A shared understanding of the problem is not just a step in the process. It’s the foundation that keeps the work focused, purposeful, and strategically aligned.

Manage the Scope
When deadlines loom and budgets tighten, development teams often start slicing features to stay on track. What begins as minor adjustments can quickly turn into wholesale descoping, with entire sections of the product being cut to meet timelines. The result is a butchered product that no longer resembles the original vision.

Scope management is not about cramming everything in or cutting corners at the last minute. It’s about making deliberate decisions that protect both the budget and the product’s integrity. Planning in sprints allows issues to be identified early and adjustments made without gutting the work.

When changes are unavoidable, clearly communicate how adjustments will impact cost, timing, and deliverables. It’s not about saving face; it’s about maintaining the integrity of the product without turning it into a shell of what was promised.

Build Reusable Assets
Starting every project from scratch is a waste of resources. Product-focused teams invest in reusable assets like design systems, code libraries, and templates that provide consistency and reduce effort.

Asset development should be treated as an ongoing practice, not a one-time task.
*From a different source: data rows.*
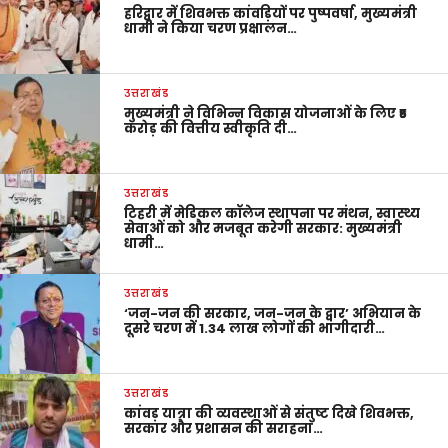
हरिद्वार में शिवभक्त कांवड़ियों पर पुष्पवर्षा, मुख्यमंत्री
धामी ने किया चरण प्रक्षालन…
उत्तराखंड
मुख्यमंत्री ने विभिन्न विकास योजनाओं के लिए ₹5
करोड़ की वित्तीय स्वीकृति दी…
उत्तराखंड
टिहरी में मेडिकल कॉलेज स्थापना पर मंथन, स्वास्थ्य
सेवाओं को और मजबूत करेगी सरकार: मुख्यमंत्री
धामी…
उत्तराखंड
‘जन-जन की सरकार, जन-जन के द्वार’ अभियान के
दूसरे चरण में 1.34 लाख लोगों की भागीदारी…
उत्तराखंड
कांवड़ यात्रा की व्यवस्थाओं से संतुष्ट दिखे शिवभक्त,
सरकार और प्रशासन की सराहना…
Assign leads to maintain and update these resources as living documents. Reusable assets streamline the work, reduce churn, and provide a solid foundation for future projects.

Insisting on starting fresh every time is not innovation. It’s inefficiency.

Build Client Relationships
Treating client interaction as a distraction rather than an opportunity is a missed chance to gain insight. Casual conversations build trust, uncover deeper needs, and strengthen working relationships. Discouraging engagement with clients means losing valuable context.

Not every interaction needs to be a meeting. Casual chats over a drink, a check-in email, or a short call can reveal crucial information that formal meetings might miss. Viewing client relationships as a line item on the budget misses the bigger picture.

Focusing solely on tasks while ignoring client connections is not product work. It’s order-taking.

Culture Isn’t a Performance Metric
A culture measured by attendance at social events or who posts the most emojis on Slack is performative, not authentic. Real culture emerges through how people work together, communicate, and resolve conflicts. It’s built on shared values, not forced interactions.

Inclusive cultures allow people to participate or not without fear of judgment. No one should feel pressured to attend social events to maintain good standing in the team.

Culture isn’t a checkbox to tick. It’s the environment shaped by how people work, not by how many quizzes they join.

Beyond Build
When the work ends the moment a product ships, opportunities for impact are missed. Taking responsibility for the go-to-market phase is not an afterthought. It is a critical extension of product work.

Creating landing pages, demo videos, messaging frameworks, and sales collateral ensures the product reaches its audience effectively. Staying involved post-launch allows for tracking user feedback, monitoring performance, and iterating to improve outcomes.

Dropping out after handoff isn’t product work. It’s project work that misses the long-term value.

Some agencies claim to build products, but their practices tell a different story. Structures centered around developers without strategic input, workflows based on handoffs instead of collaboration, and a focus on task completion rather than outcomes are easy to spot. Real product work is about alignment across design, development, and business strategy. It’s about creating meaningful connections between teams, clients, and the final product.